Word for word, restate the entries below and exclude every image.

▶ **RAW DATA**:

───

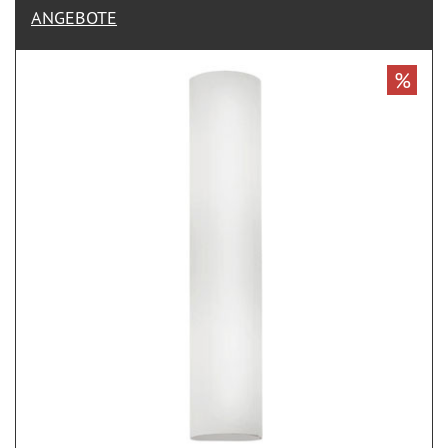
ANGEBOTE
%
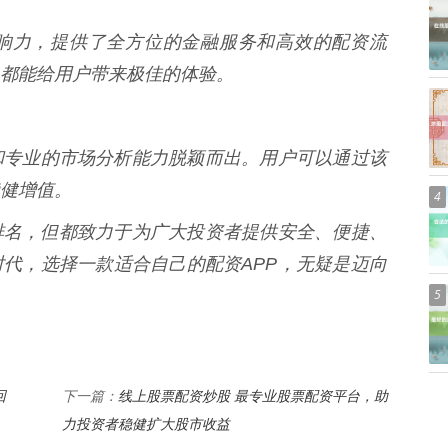
响力，提供了全方位的金融服务和高效的配资流
都能给用户带来极佳的体验。
和专业的市场分析能力脱颖而出。用户可以通过该
稳健增值。
4
排名，但都致力于为广大投资者提供安全、便捷、
代，选择一款适合自己的配资APP，无疑是迈向
5
回
线上股票配资炒股 最专业股票配资平台，助
下一篇：
力投资者稳健扩大股市收益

───

▶ **PROBLEM SOLUTION**:
ANGEBOTE
%
响力，提供了全方位的金融服务和高效的配资流
都能给用户带来极佳的体验。
和专业的市场分析能力脱颖而出。用户可以通过该
稳健增值。
4
排名，但都致力于为广大投资者提供安全、便捷、
代，选择一款适合自己的配资APP，无疑是迈向
5
回
线上股票配资炒股 最专业股票配资平台，助
下一篇：
力投资者稳健扩大股市收益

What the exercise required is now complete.